[Source document]
● ● ●

🔫 Zero-shot Named Entity Recognition with Flair

TL;DR:

You can use Rubrix for analizing and validating the NER predictions from the new zero-shot model provided by the Flair NLP library.

This is useful for quickly bootstrapping a training set (using Rubrix Annotation Mode) as well as integrating with weak-supervision workflows.

wnut zeroshot explore

Install dependencies

[ ]:
%pip install datasets flair -qqq

Setup Rubrix

Rubrix, is a free and open-source tool to explore, annotate, and monitor data for NLP projects.

If you are new to Rubrix, check out the Github repository ⭐.

If you have not installed and launched Rubrix, check the Setup and Installation guide.

Once installed, you only need to import Rubrix:

[1]:
import rubrix as rb

Load the wnut_17 dataset

In this example, we’ll use a challenging NER dataset, the “WNUT 17: Emerging and Rare entity recognition” dataset, which focuses on unusual, previously-unseen entities in the context of emerging discussions. This dataset is useful for getting a sense of the quality of our zero-shot predictions.

Let’s load the test set from the Hugging Face Hub:

[ ]:
from datasets import load_dataset

dataset = load_dataset("wnut_17", split="test")
[7]:
wnut_labels = ['corporation', 'creative-work', 'group', 'location', 'person', 'product']

Configure Flair TARSTagger

Now let’s configure our NER model, following Flair’s documentation.

[ ]:
from flair.models import TARSTagger
from flair.data import Sentence

# Load zero-shot NER tagger
tars = TARSTagger.load('tars-ner')

# Define labels for named entities using wnut labels
labels = wnut_labels
tars.add_and_switch_to_new_task('task 1', labels, label_type='ner')

Let’s test it with one example!

[9]:
sentence = Sentence(" ".join(dataset[0]['tokens']))
[10]:
tars.predict(sentence)

# Creating the prediction entity as a list of tuples (entity, start_char, end_char)
prediction = [
    (entity.get_labels()[0].value, entity.start_pos, entity.end_pos)
    for entity in sentence.get_spans("ner")

● ● ●

Stored data entries
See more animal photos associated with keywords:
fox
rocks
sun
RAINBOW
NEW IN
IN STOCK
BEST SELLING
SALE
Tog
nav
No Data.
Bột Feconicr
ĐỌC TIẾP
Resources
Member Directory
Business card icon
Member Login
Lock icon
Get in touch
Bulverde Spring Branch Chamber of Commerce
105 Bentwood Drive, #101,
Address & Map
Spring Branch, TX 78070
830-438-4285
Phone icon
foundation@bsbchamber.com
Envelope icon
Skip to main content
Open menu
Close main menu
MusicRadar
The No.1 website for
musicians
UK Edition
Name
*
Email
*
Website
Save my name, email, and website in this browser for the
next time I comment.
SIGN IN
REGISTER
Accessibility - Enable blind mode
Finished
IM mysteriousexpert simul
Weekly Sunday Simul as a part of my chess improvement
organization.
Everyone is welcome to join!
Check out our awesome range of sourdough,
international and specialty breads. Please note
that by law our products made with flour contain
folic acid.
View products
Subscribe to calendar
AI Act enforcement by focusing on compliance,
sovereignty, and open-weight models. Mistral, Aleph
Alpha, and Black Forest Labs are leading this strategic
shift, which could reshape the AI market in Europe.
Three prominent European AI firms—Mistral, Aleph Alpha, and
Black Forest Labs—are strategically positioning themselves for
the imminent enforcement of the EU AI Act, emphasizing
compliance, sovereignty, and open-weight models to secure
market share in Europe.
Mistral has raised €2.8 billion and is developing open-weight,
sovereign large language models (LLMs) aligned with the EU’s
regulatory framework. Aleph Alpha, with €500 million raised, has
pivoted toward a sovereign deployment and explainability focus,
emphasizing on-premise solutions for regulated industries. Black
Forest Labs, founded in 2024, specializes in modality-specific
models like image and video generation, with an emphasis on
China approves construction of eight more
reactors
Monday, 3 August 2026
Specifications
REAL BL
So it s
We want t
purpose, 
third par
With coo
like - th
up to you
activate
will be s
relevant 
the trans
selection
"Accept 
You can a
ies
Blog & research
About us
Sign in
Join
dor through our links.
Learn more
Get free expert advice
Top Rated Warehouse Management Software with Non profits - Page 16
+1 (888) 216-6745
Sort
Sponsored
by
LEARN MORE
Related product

● ● ●

[Things to do]
[a] List the entity labels assigned to wnut_labels in the Flair zero-shot NER tutorial.
[b] Reproduce the passage of the Flair zero-shot NER tutorial that starts at the words "# Define labels" and ends after "(entity.get_labels()[0].value, entity.start_pos, entity.end_pos)".

[Task answers]
[a] corporation, creative-work, group, location, person, product

[b]
# Define labels for named entities using wnut labels
labels = wnut_labels
tars.add_and_switch_to_new_task('task 1', labels, label_type='ner')

Let’s test it with one example!

[9]:
sentence = Sentence(" ".join(dataset[0]['tokens']))
[10]:
tars.predict(sentence)

# Creating the prediction entity as a list of tuples (entity, start_char, end_char)
prediction = [
    (entity.get_labels()[0].value, entity.start_pos, entity.end_pos)